***** Data for this task *****

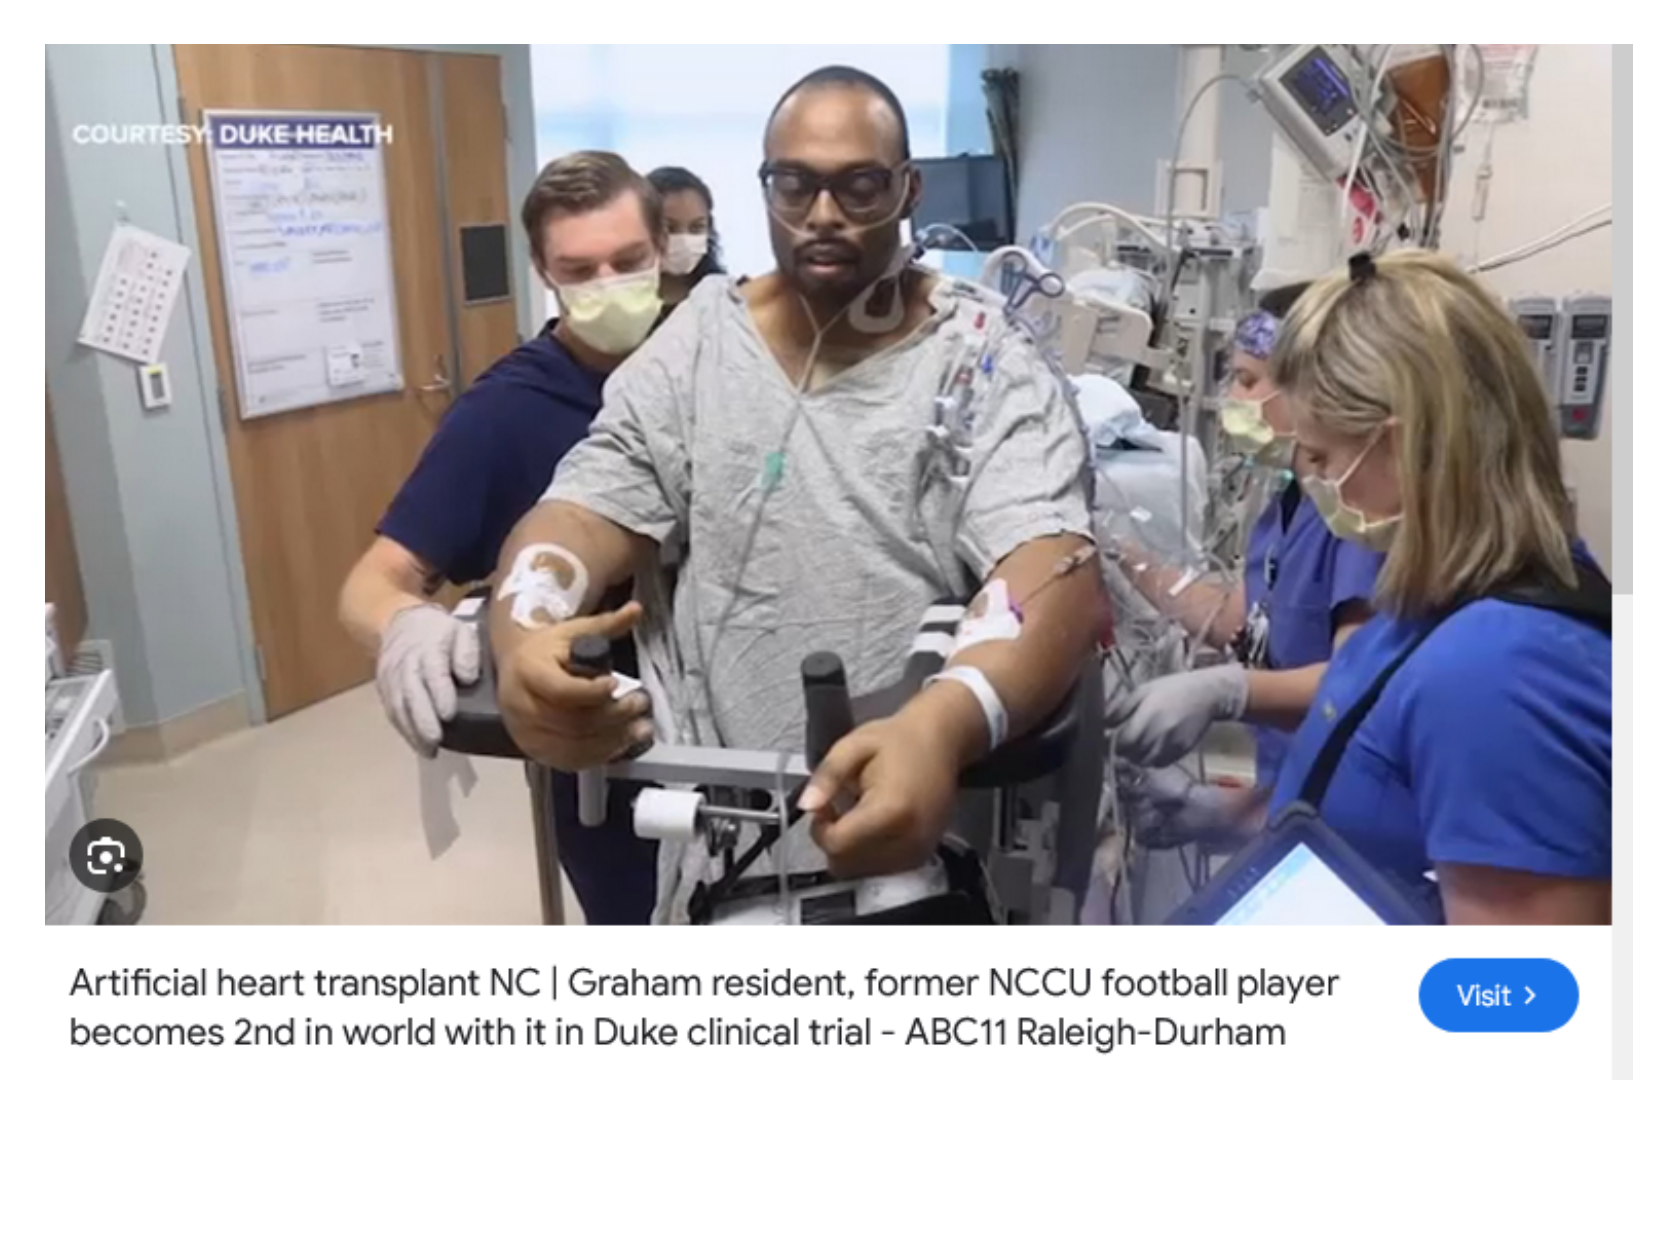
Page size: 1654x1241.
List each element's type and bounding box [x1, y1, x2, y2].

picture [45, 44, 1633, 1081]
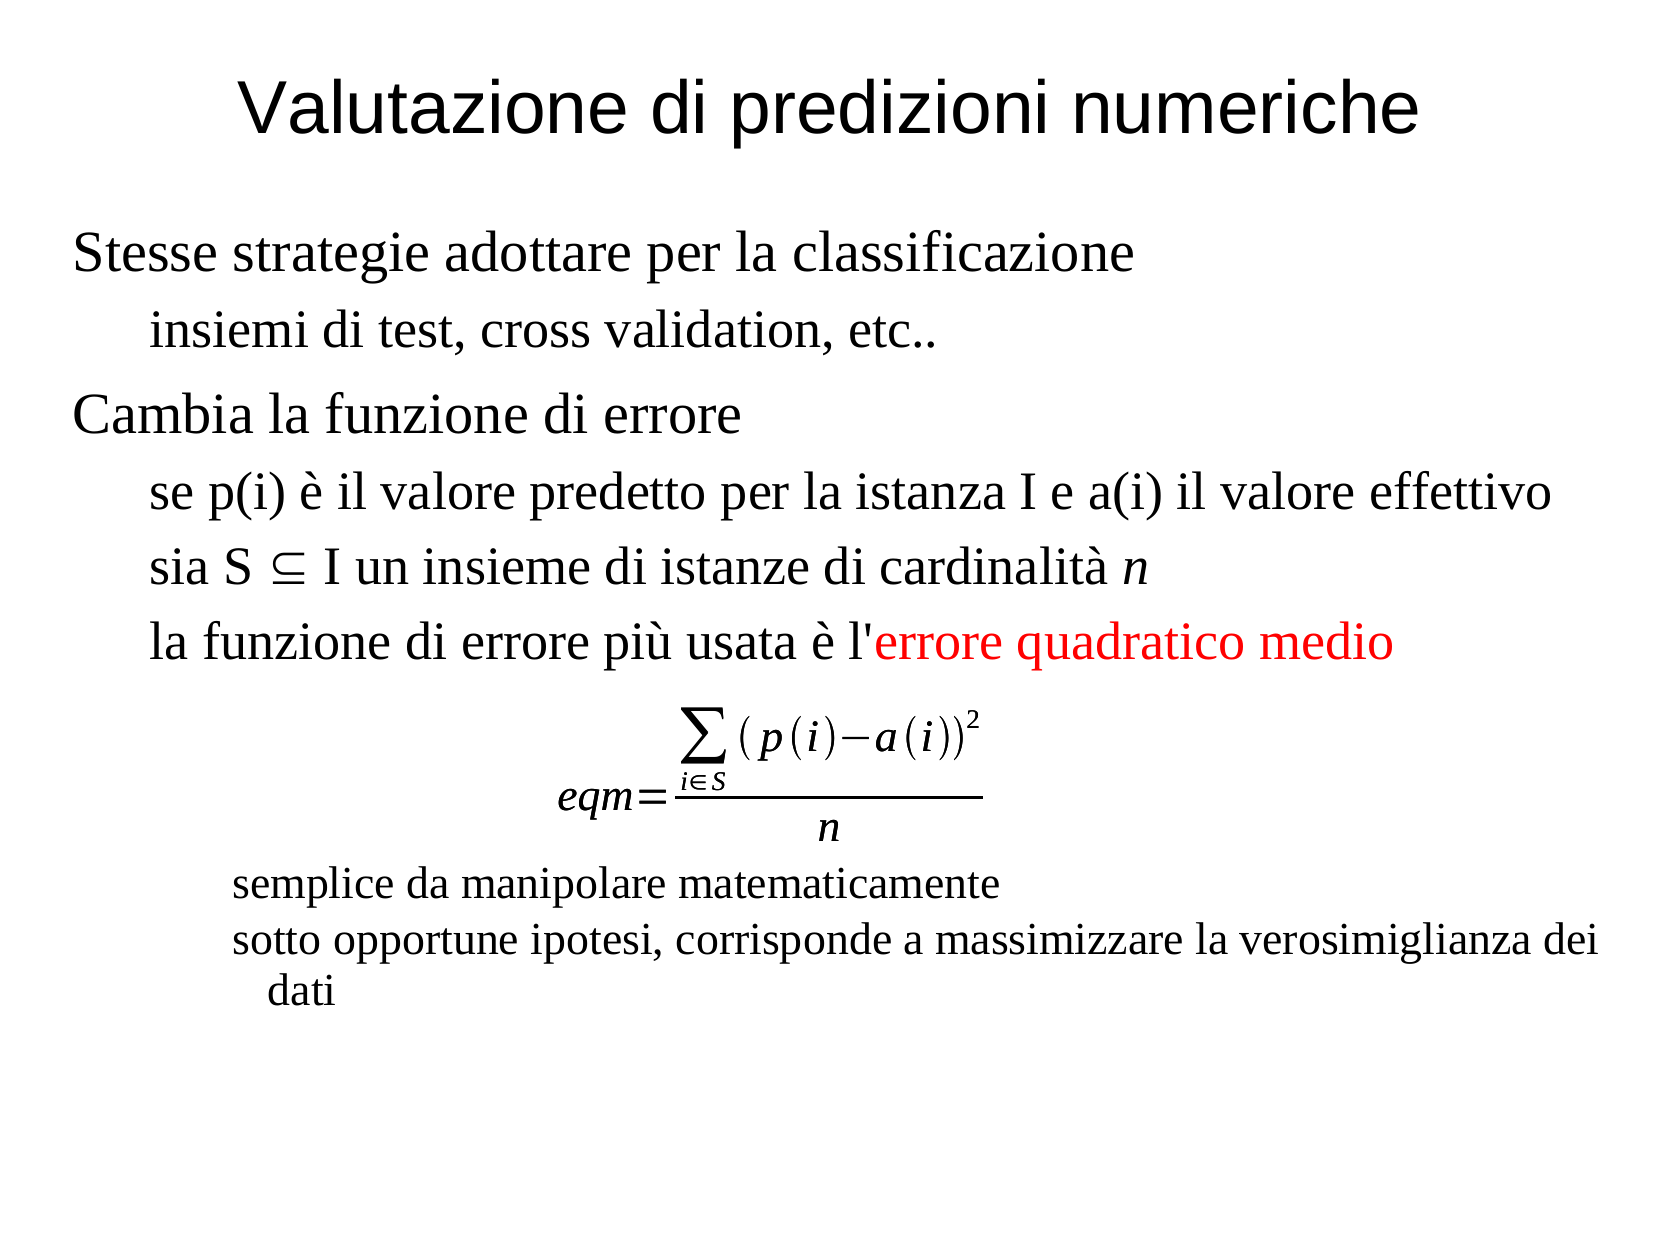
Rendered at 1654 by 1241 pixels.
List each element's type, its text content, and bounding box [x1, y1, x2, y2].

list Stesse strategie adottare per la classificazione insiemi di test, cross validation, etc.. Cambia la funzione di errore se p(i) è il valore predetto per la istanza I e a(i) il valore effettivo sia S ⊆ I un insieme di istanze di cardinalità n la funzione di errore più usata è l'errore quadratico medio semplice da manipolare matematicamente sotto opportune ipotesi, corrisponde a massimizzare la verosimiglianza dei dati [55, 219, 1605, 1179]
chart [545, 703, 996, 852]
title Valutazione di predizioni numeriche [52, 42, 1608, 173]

*****
***** Data for this task *****

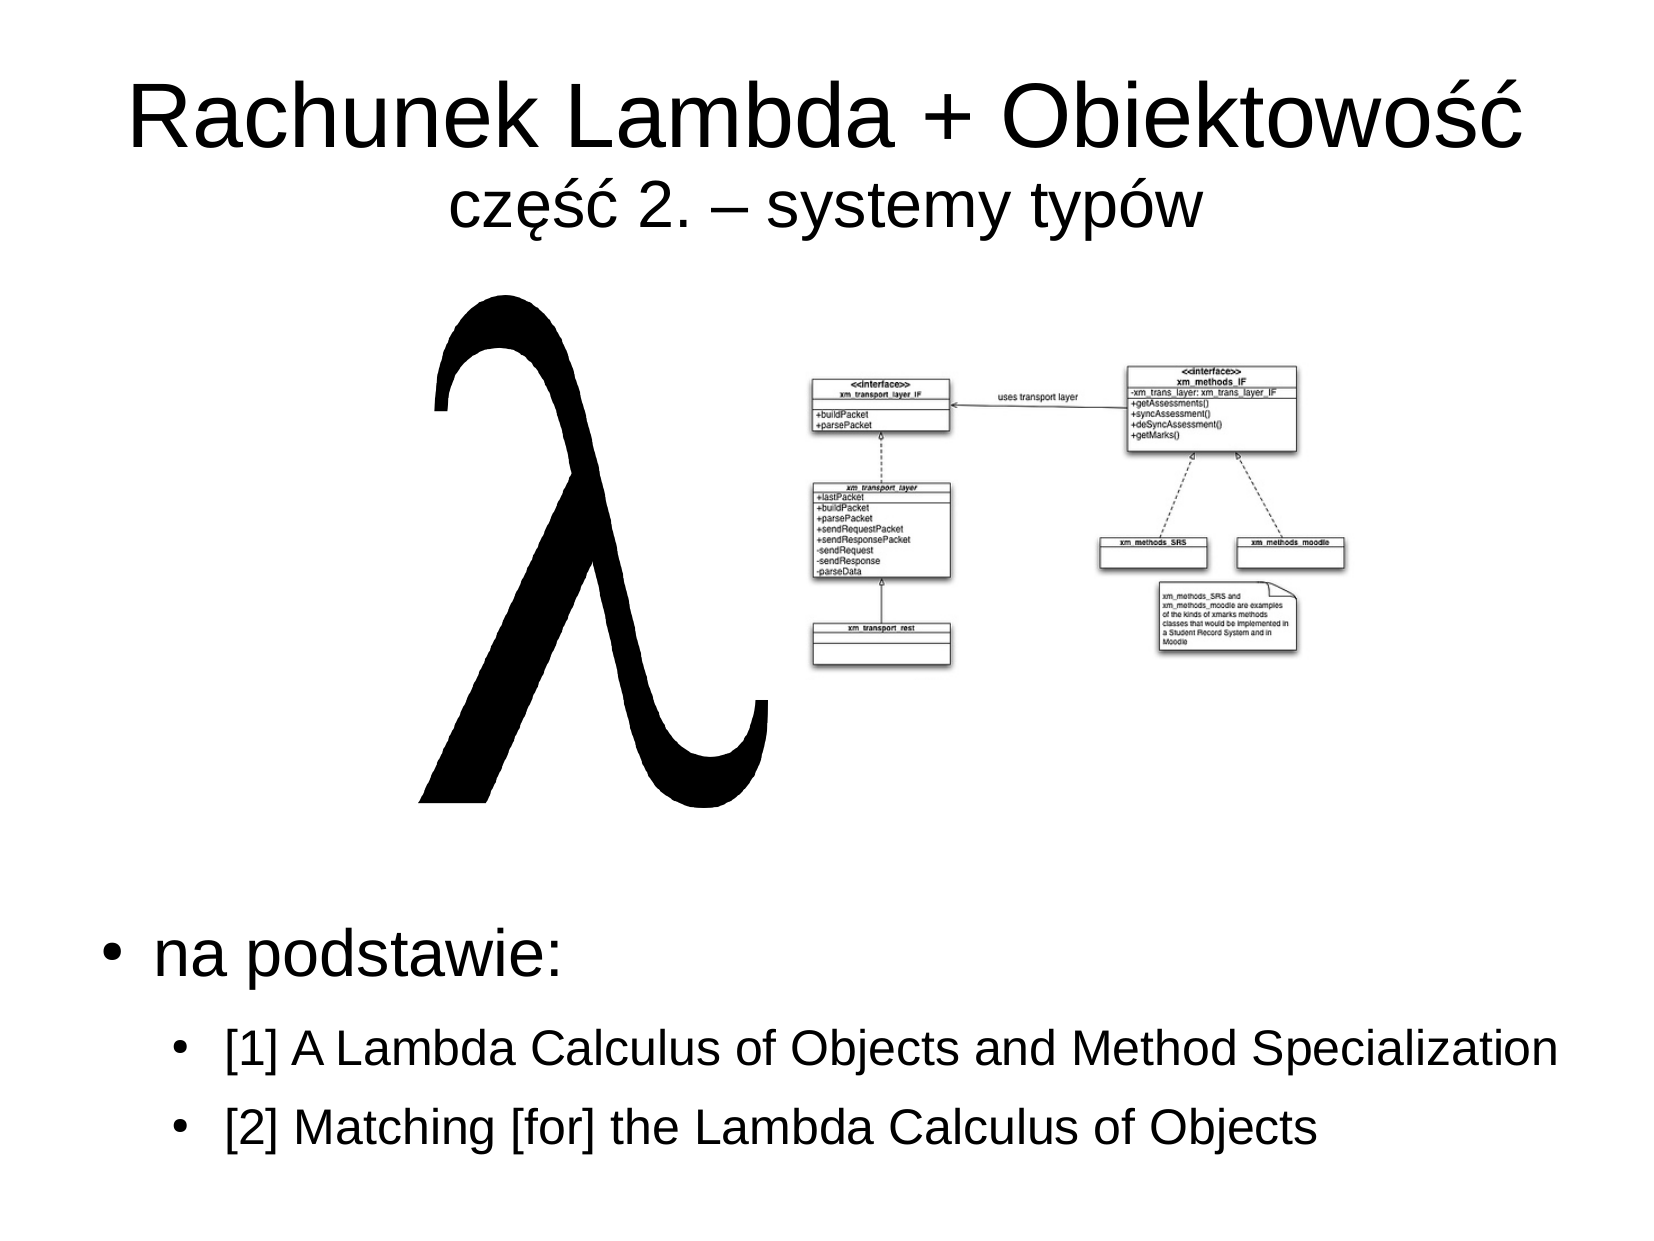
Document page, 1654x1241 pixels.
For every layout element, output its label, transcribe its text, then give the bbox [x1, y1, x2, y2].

*****

Your goal:
Convert the part that opens with the line containing "Page size: 1654x1241." and closes with the line containing "picture [45, 44, 1633, 1081]" into a numbered list, leaving out blank lines.

Task output:
1. Page size: 1654x1241.
2. List each element's type and bounding box [x1, y1, x2, y2].
3. picture [45, 44, 1633, 1081]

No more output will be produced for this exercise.